お気に入りのTシャツに思い出に浸りながら、捨てた。古い物にとらわれたままでは何も始まらない、そう感謝しながら塩をTシャツにふりかけながら、ごみ袋に捨てた。
正高も部屋の断捨離を進めていた。ボロボロになったアイマスクや、よれよれのスラックス、お菓子の箱に今までありがとうと、呟きながら次々と物を捨てた。
悠希が正高の部屋の本棚の本を断捨離していると、何だか色っぽい女の人のDVDを見つけてムムッと、眉間にしわを寄せた。
「ねえ、このDVD、捨てて良いよね?」
DVDを持ちながら、正高に見せた。
いかがわしいDVDを見つけられた正高は、冷や汗をかいて、
「う、うん。いい、良いよ! 捨てて良いですよ! ハハハ、ハ!」
慌てながら、悠希にいかがわしいDVDを捨てて良いよと言った。
「じゃあ、捨てるよ」
悠希がニッコリと微笑みながら、いかがわしいDVDをゴミ袋の中にぽいと捨てた。
正高は冷や汗をかきながら、「ああ、もう少し、観とけばよかった」と、弱々しく呟いた。
「このDVDも捨てて良いよね?」
悠希が正高の本棚にあるいかがわしいDVDをまた正高に見せながら、重みのある声で聞いた。
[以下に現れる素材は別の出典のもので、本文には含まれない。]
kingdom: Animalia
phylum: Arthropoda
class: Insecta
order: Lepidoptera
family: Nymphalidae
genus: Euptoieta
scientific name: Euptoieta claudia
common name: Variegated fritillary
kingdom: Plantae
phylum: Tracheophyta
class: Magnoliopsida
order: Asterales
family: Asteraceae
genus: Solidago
「まーったく。私という美人嫁がいながら、こんなの観るとはね」
「す、すんませーん!」
正高が悠希にきつく睨まれ、そそくさと謝った。
「それでいいの」
正高にキツーイお仕置きをしたら、悠希はまた断捨離を再開した。いらない文房具を捨てたり、フレームの描けたサングラスを捨てたり、昔貰った手紙を処分したりした。
全てに感謝の言葉をかけながら断捨離した。
断捨離って初めは大変そうな感じがしたが、やってみると楽しい。先の事を考えずに買い込んで、結局使わずしまいになったものが沢山あった事に、無駄遣いしてたなと思った。
悠希と正高は断捨離を終えて、いらない物を詰め込んだゴミ袋と段ボールがたくさんある。
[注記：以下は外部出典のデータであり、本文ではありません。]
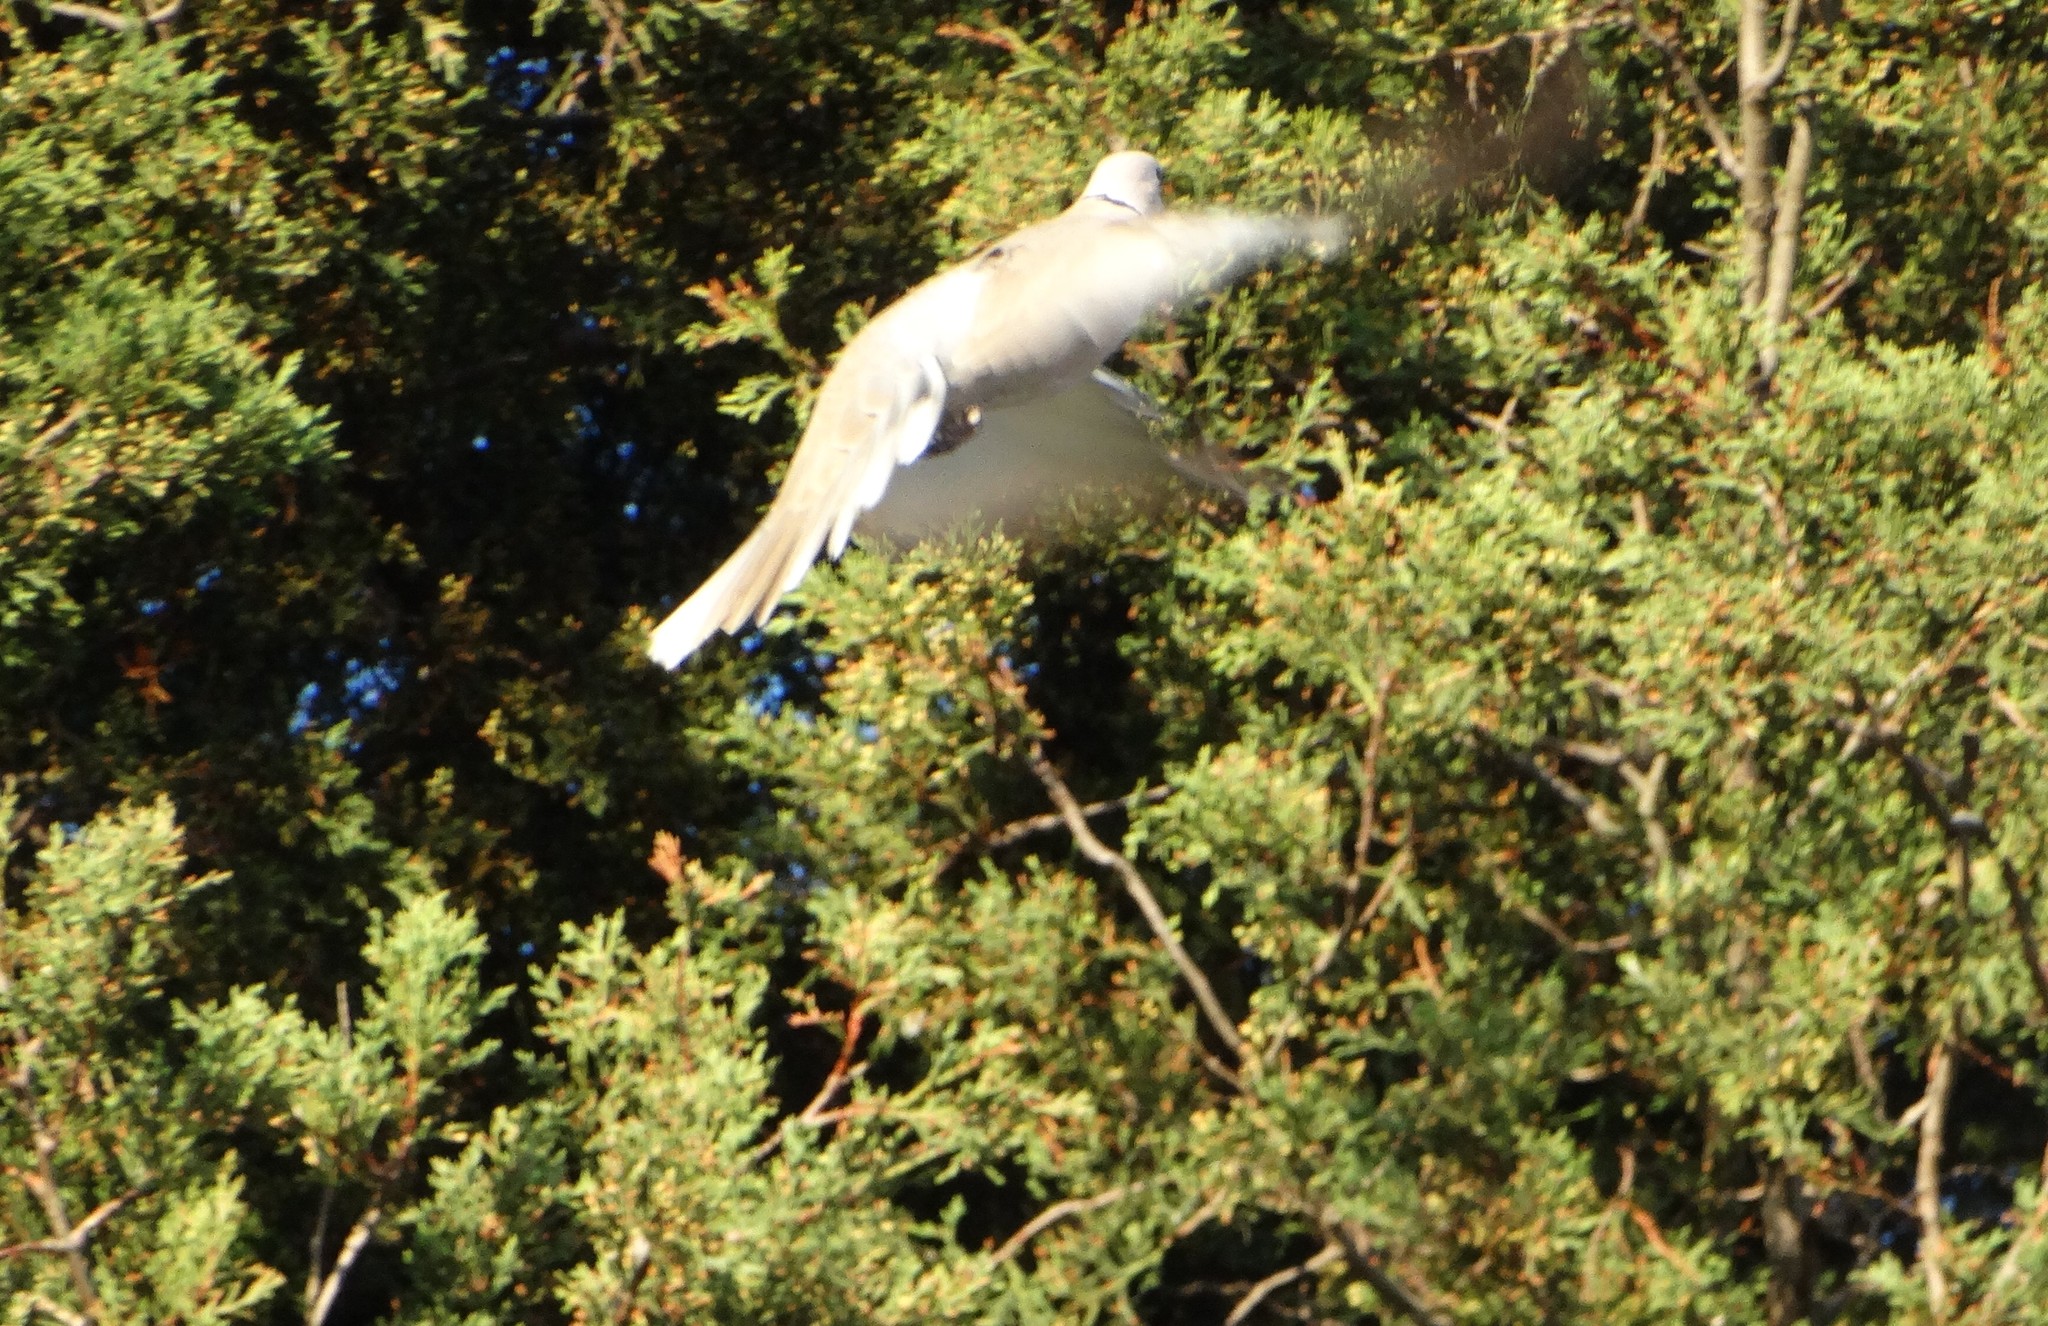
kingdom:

ゴミ捨て場に捨てる物と、リサイクルショップに売るものと、フリマアプリに出品する物と分けてある。
さっきまで物が多かった部屋は今やスッキリして、綺麗に片付いている。
悠希は綺麗になった部屋を見て、
「なんだか、溜まっていた毒が抜けてデトックスされた感じがするわ」と、しみじみ思った。
「うん。なんか嫌な感情も川の様に綺麗に流れていく感じがして、良いね」
二人はお互いに微笑んだ。
断捨離して、少しお腹が空いたので小腹を満たすために簡単で美味しいスープを悠希が作る事にした。
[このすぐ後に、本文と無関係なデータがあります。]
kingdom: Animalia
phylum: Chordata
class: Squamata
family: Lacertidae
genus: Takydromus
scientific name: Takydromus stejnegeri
どこでも買える普通のめんつゆと豆乳を鍋に入れて温めるだけの簡単スープだ。
悠希が上京したばかりの頃に覚えた味だ。
スープをマグカップに入れて、テーブルに持っていく。
「出来たわよ。良い匂いがするでしょ?」
だしの香ばしい香りが部屋中に漂っていた。
「おいしそうな匂いがするな。飲もう、飲もう!」
「じゃあいただきます」
お腹を空かした二人は、スープを一口飲んだ。めんつゆの旨味と豆乳のまろやかさが合わさり、優しい懐かしい味がした。
うーんと、二人は美味しそうな顔をする。
「何て美味しいの。心と体に染み渡る味よね」
悠希な懐かしいスープの味に素直に感謝する。グルメを気取っていた自分が恥ずかしくなる。値段だけが味じゃない。
今まで経済を発展させるために物を沢山買え、お金を貯めるな、消費しろと、おかしくなっていった人達。それが二〇二〇年になってその考えが一気に変わっていった。
私達現代人の消費社会に反省し、新しい生き方を世の中に提示しなければならない。
優しく平和な暮らし、ありきたりだけどシンプルで幸せな事だと、悠希はしみじみ感じる。